How to complete this task:
Exclude images, then output the remaining data verbatim.

[Page images and extracted text]
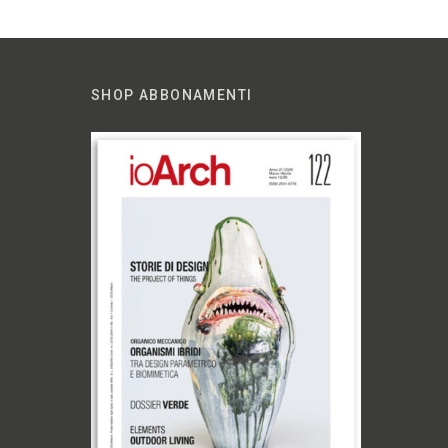
SHOP ABBONAMENTI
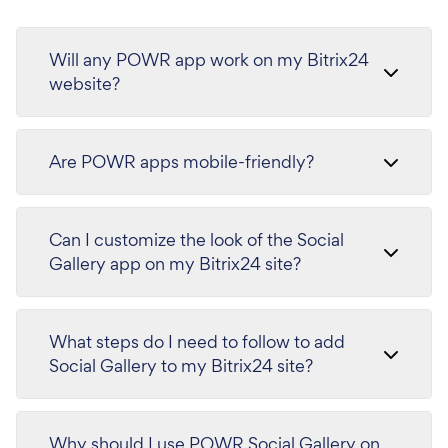
Will any POWR app work on my Bitrix24
website?
Are POWR apps mobile-friendly?
Can I customize the look of the Social
Gallery app on my Bitrix24 site?
What steps do I need to follow to add
Social Gallery to my Bitrix24 site?
Why should I use POWR Social Gallery on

Finished task:
SHOP ABBONAMENTI
Will any POWR app work on my Bitrix24
website?
Are POWR apps mobile-friendly?
Can I customize the look of the Social
Gallery app on my Bitrix24 site?
What steps do I need to follow to add
Social Gallery to my Bitrix24 site?
Why should I use POWR Social Gallery on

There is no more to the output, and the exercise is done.